Cecil and Ida Green Professor of Physics, MIT
Member , U.S. National Academy of Sciences
Xiao-gang Wen is a Cecil and Ida Green Professor of Physics at the Massachusetts Institute of Technology. His expertise is in condensed matter theory of strongly correlated electronic systems. He is the author of a book in advanced quantum many-body theory entitled, Quantum Field Theory of Many-body Systems: From the Origin of Sound to an Origin of Light and Electrons (Oxford University Press, 2004).
Wen studied superstring theory under theoretical physicist Edward Witten at Princeton University where he received his Ph.D. degree in 1987. He later switched his research field to condensed matter physics while working with theoretical physicists Robert Schrieffer, Frank Wilczek, Anthony Zee in Institute for Theoretical Physics, UC Santa Barbara (1987–1989).

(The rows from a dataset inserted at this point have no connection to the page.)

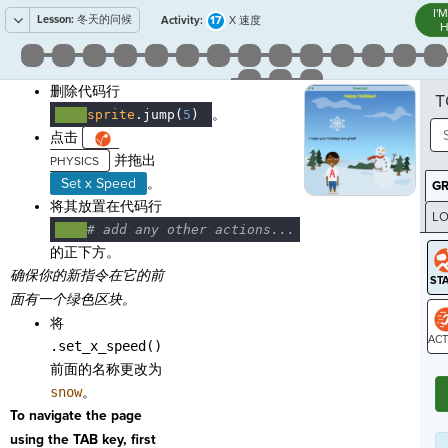
I'
Lesson:
冬天的问候
17
Activity:
X 速度
H
删除代码行
T
。
····
sprite
.
jump(
5
)
¬
点击
并拖出
Set x Speed
。
G
将其放置在代码行
LO
····
#
·
add
·
any
·
other
·
actions...
GR
的正下方。
确保你的新指令在它的前
面有一个绿色区块。
将
.set_x_speed()
ST
前面的名称更改为
snow
。
To navigate the page
using the TAB key, first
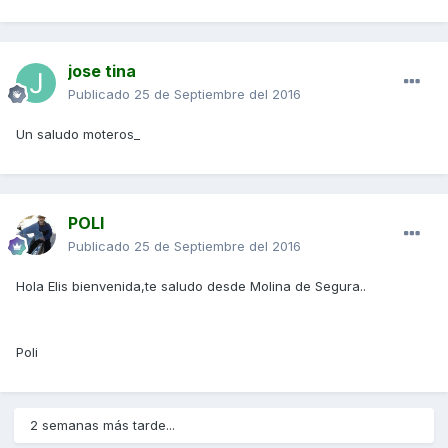
jose tina
Publicado
25 de Septiembre del 2016
Un saludo moteros_
POLI
Publicado
25 de Septiembre del 2016
Hola Elis bienvenida,te saludo desde Molina de Segura..
Poli
2 semanas más tarde...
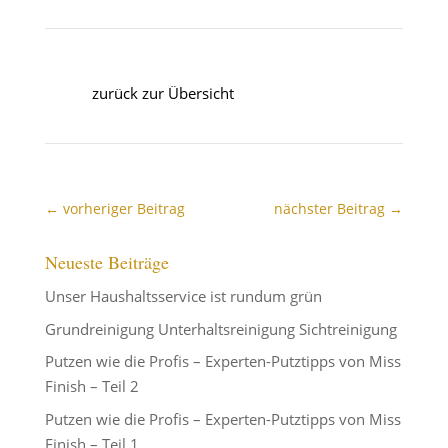
zurück zur Übersicht
←
vorheriger Beitrag
nächster Beitrag
→
Neueste Beiträge
Unser Haushaltsservice ist rundum grün
Grundreinigung Unterhaltsreinigung Sichtreinigung
Putzen wie die Profis – Experten-Putztipps von Miss
Finish – Teil 2
Putzen wie die Profis – Experten-Putztipps von Miss
Finish – Teil 1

Wen introduced the notion of topological order (1989) and symmetry protected topological order (2008), to describe a new class of quantum matter beyond Landau symmetry breaking theory. He discovered Z2 spin liquid -- the simplest example of topological order (1991), as well as non-abelian statistics (1991) in a class of 2+1D topologically ordered wave functions. He developed the string-net theory of the topological order (2005), which lead to the emergence of gauge bosons and fermions [or anyons in (2+1)D] from the states formed by purely bosonic qubits. The string-net theory provides a way to understand and unify gauge interactions and Fermi statistics, and leads to a new type of unified theories: using quantum information (qubits) to unify all elementary particles. Wen also found that, as a new type of order, topological order (or long-range entanglement) requires a new mathematical frame work, such as higher category and group cohomology, to describe it. Using category theory, Wen have calculated the complete table of 2+1D topological phases of matter for both bosonic and fermionic systems with or without symmetry.